May 11, 2011, 6:39 p.m.
posted by un
Enhancements and Alternatives
Perhaps I flatter myself, but I tend to think the utilities developed in this chapter are fairly comprehensive. However, there are always a few enhancements we can make.
Additional Data Types
The data types that come to my mind first are real legacy types associated with IBM mainframes. For example, if we had alphanumeric fields in EBCDIC rather than ASCII encoding, and would want to do EBCDIC to ASCII conversion. If we did this we would probably also need to support the associated numeric data types such as zoned decimal and packed decimal. There might be a few wrinkles we would have to consider in regard to specifying and retrieving record tags. However, for the most part we again would need to code only the DataCell derived classes, change the RecordHandler's createDataCell method, and add the enumerations for the data types to the BBCommonFileDescription.xsd schema.
CSV Record Formats
We discussed this a bit at the end of the Chapter 7. If you are following the architecture by now, it should be fairly obvious that the FlatSourceConverter and FlatTargetConverter could easily use the CSVRecordWriter and CSVRecord Reader instead of the flat file versions we implemented in this chapter. We would need to add or modify a few methods here and there in the CSV record handlers to properly handle record identifiers, but that is about all.

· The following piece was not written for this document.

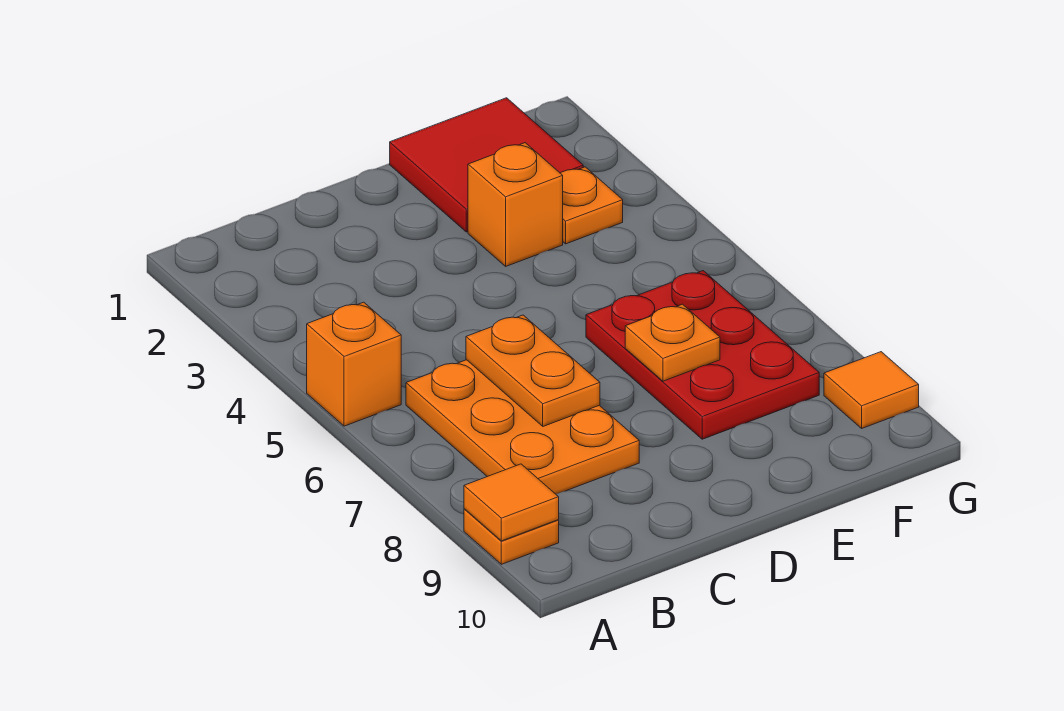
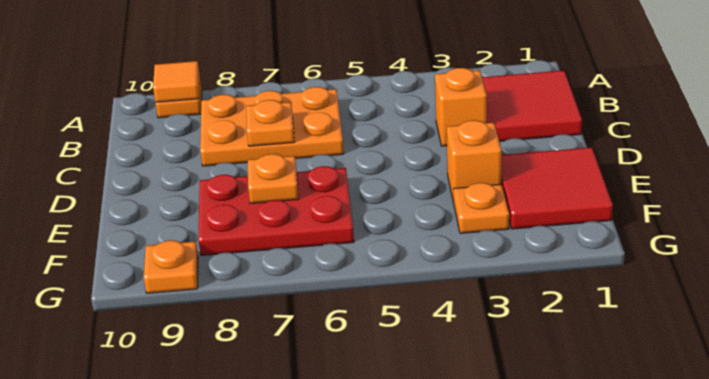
orange 1x1 brick [307,302,401,426] -> orange 1x1 brick moved to [435,68,487,146]
none -> red 2x2 tile [482,70,582,141]
orange 1x2 plate [466,315,600,426] -> orange 1x1 plate [246,100,294,146]
orange 1x1 tile [824,352,919,428] -> orange 1x1 plate [144,240,198,293]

Rounding versus Truncation
I said earlier in the chapter that for numeric fields that allowed truncation of excess fractional digits we would truncate rather than round. However, I realize that there may be business cases for rounding, and doing the rounding in XSLT may not necessarily be the most elegant solution. To add rounding we would need to modify the prepareOutput methods of the DataCellReal and DataCellN classes. To avoid the nastiness of floating point arithmetic I would probably split the source number into an integer and fractional digits. Then I would treat the fractional digits as an integer, rounding up at the appropriate decimal position, truncating, then concatenating the remaining fractional digits to the integer portion on the left of the decimal.

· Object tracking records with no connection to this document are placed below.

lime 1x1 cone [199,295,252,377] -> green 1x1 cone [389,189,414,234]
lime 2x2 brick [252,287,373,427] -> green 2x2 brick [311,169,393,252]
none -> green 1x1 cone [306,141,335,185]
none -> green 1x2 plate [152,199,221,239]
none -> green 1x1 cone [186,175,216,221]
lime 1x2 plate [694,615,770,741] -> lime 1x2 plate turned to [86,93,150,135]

Many legacy applications have what is similar to a GROUP field in COBOL, that is, a structure of two or more fields grouped together that may repeat. To support these with the current implementation each member field of each group must be specifically defined in the file description documents. Doing this loses any notion of a group. Supporting this type of functionality is fairly low on my priority list, but it could be accomplished using a strategy similar to how we'll handle composite data structures in EDI in Chapter 9.

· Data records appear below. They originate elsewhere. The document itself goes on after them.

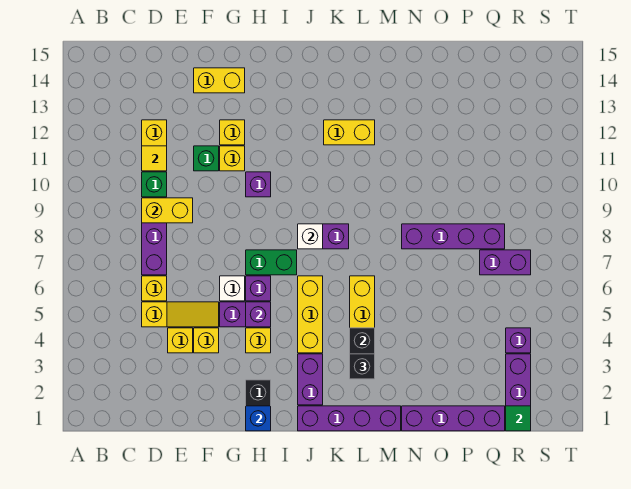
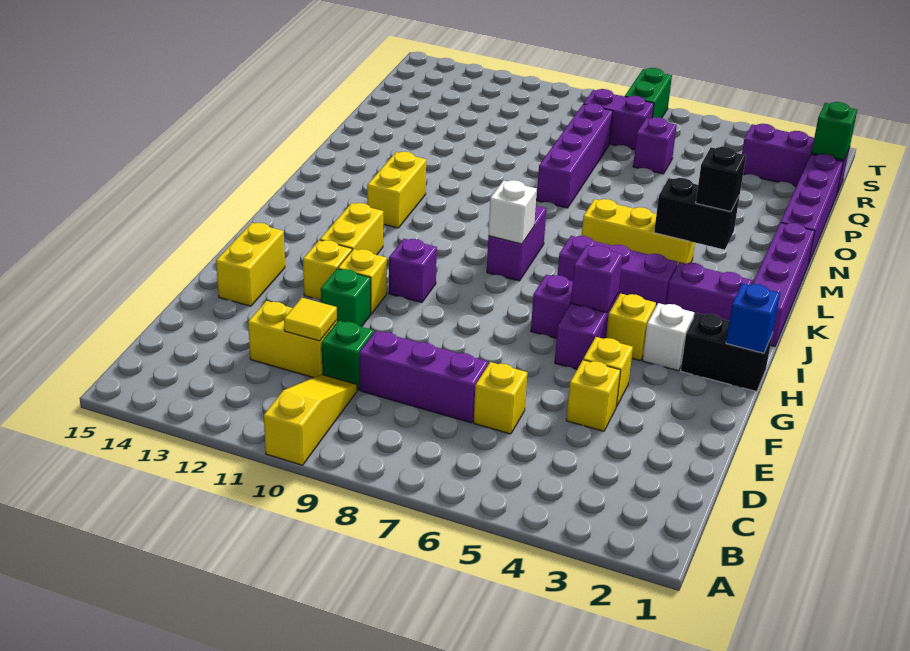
yellow 1x3 slope [142,302,219,327] -> yellow 1x3 slope moved to [264,374,357,465]
yellow 1x2 brick [142,198,193,223] -> yellow 1x2 brick moved to [320,203,383,255]
white 1x1 brick [220,276,245,301] -> white 1x1 brick moved to [642,303,694,371]
green 1x2 brick [246,250,297,275] -> green 1x2 brick moved to [625,68,672,118]
yellow 1x3 brick [298,276,323,353] -> purple 1x3 brick [558,236,678,306]
purple 1x2 brick [480,250,531,275] -> purple 1x2 brick turned to [584,89,654,150]
green 1x1 tile [506,406,531,431] -> green 1x1 brick [812,102,857,160]
purple 1x1 brick [506,328,531,353] -> purple 1x1 brick moved to [633,117,677,174]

COBOL specifically supports a REDEFINES clause, similar to a union in C. I'm not sure of the advantages of supporting this feature, but I'm also sure that someone might think of some. For example, supporting REDEFINES might be attractive to people who want to develop file description documents directly from COBOL copybooks. I've not tested it but I see no reason why the FlatToXML converter couldn't support redefined fields right now. The XMLToFlat converter might also support the feature, but if it does it would, in essence, write out and overlay the redefined bytes once for each redefinition. I see no advantage in that!